Italienische Bahn will nach Deutschland (Allgemeines Forum)

telemaxx, Bremen, Hannover, Freitag, 11.04.2014, 20:16 (vor 4394 Tagen) @ Twindexx

Moin!

Ja klar, weil
A) die Siedlungsstruktur beider Länder grundverschieden ist und
B) die Schweiz diese französischen Hochgeschwindigkeitsstrecken auch tatkräftig mitfinanziert hat.

Zu B) Z.B. bei der LGV Rhin-Rhone ist der Anteil relativ gering, 'tatkräftig mitfinanziert' hört sich da etwas überzogen an. Bei den anderen Projekten kann ich das nicht beurteilen. Ich finde es aber gut, dass die Schweiz bei Projekten, die ihre Interessen tangieren, finanzielle Beiträge leisten, um die Umsetzung zu beschleunigen oder Ähnliches.
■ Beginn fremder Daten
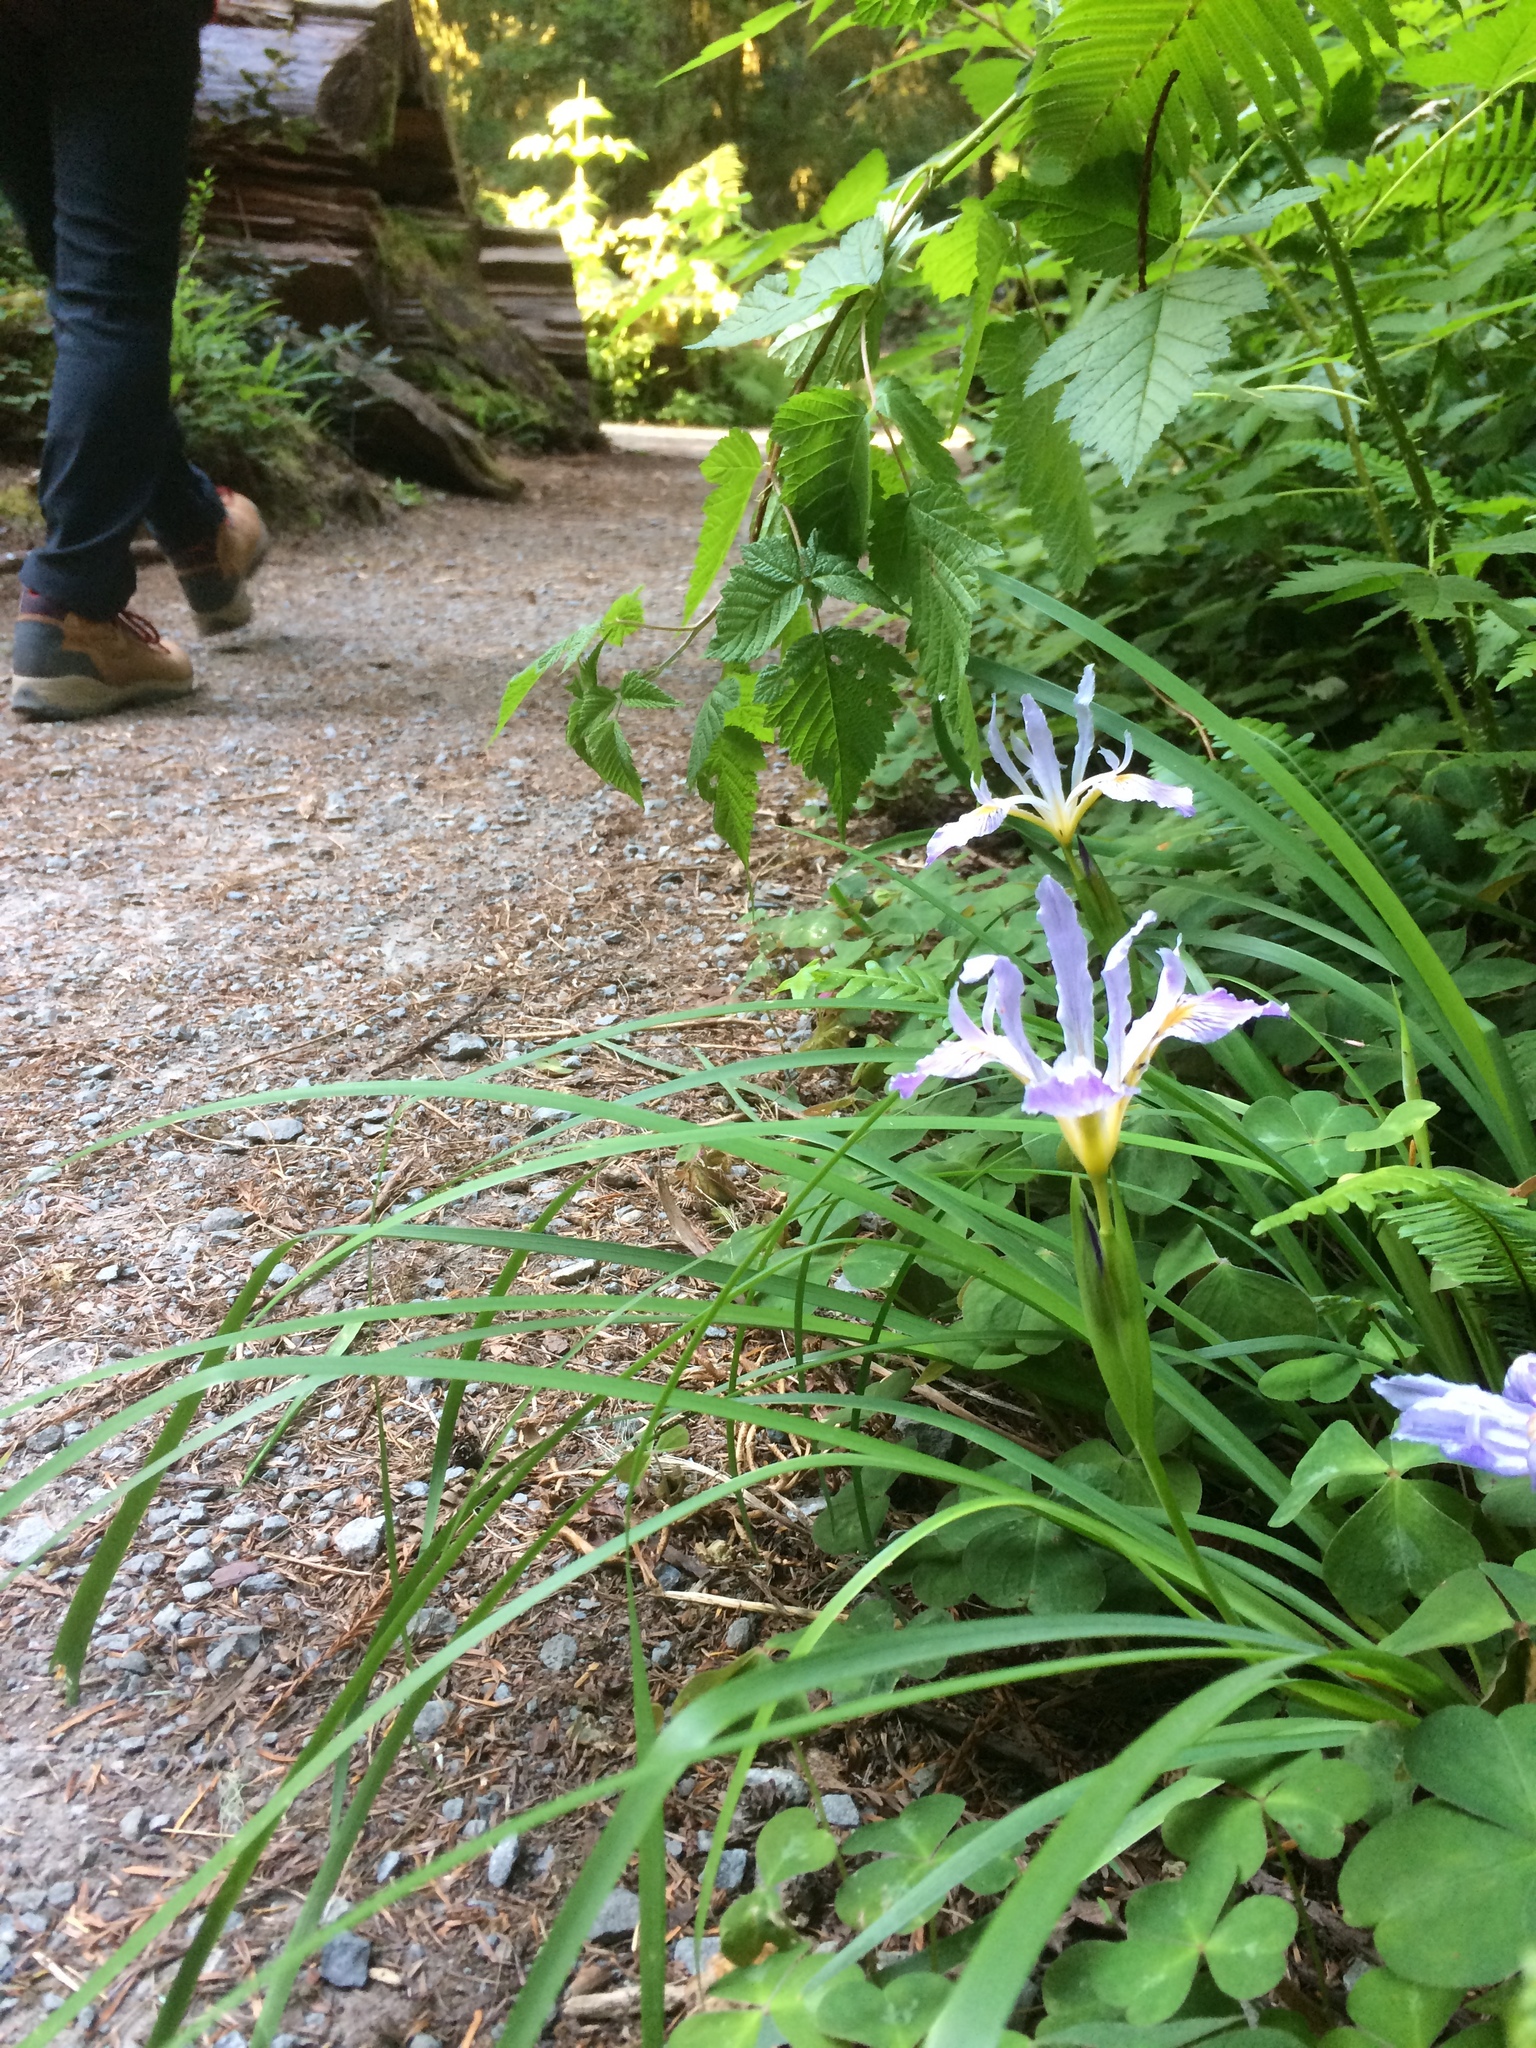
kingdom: Plantae
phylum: Tracheophyta
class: Liliopsida
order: Asparagales
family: Iridaceae
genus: Iris
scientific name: Iris douglasiana
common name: Marin iris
Konkurrenzfähig ist die Bahn nur dort bei gleicher Reisezeit, wenn das Parken von Autos am Ausgangsort oder am Ziel teuer ist. Das ist aber nur im Zentrum von grossen und grösseren Städten der Fall. Schon an deren Rändern ist Parken zu billig, so dass der ÖV hier kaum einen Stich sieht.
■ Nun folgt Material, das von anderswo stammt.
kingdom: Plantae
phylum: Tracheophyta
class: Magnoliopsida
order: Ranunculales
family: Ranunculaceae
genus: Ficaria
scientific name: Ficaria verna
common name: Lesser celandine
Es geht bei weitem nicht um die Kosten. Wenn jemand bei gleicher Reisezeit entweder selber fahren müsste oder bequem gefahren werden kann, was wird derjenige dann tun? Natürlich wird er gefahren werden wollen. Erst recht wenn es über drei Stunden geht. Diese Rechung geht auch schon ab einer Stunde Reisezeit auf. Kosten sind nicht alles, Parkiergebühren erst recht nicht.

Das sehe ich nicht so. Viele Menschen, die im Besitz eines Autos sind, fahren aus Bequemlichkeit und weil sie denken, dass es billiger ist, mit dem Auto. Auch andere Faktoren wie Gepäck oder Kinder können großen Einfluss auf die Entscheidung haben. Dazu kommt noch das Bedürfnis vieler, dass sie am Zielort 'flexibel' sein möchten und das nur mit dem Auto erfüllt sehen. Das Kriterium Reisezeit und gefahren werden oder selber fahren ist m.E. also zu simpel, um daraus eine gewisse Fahrgastnachfrage zu folgern.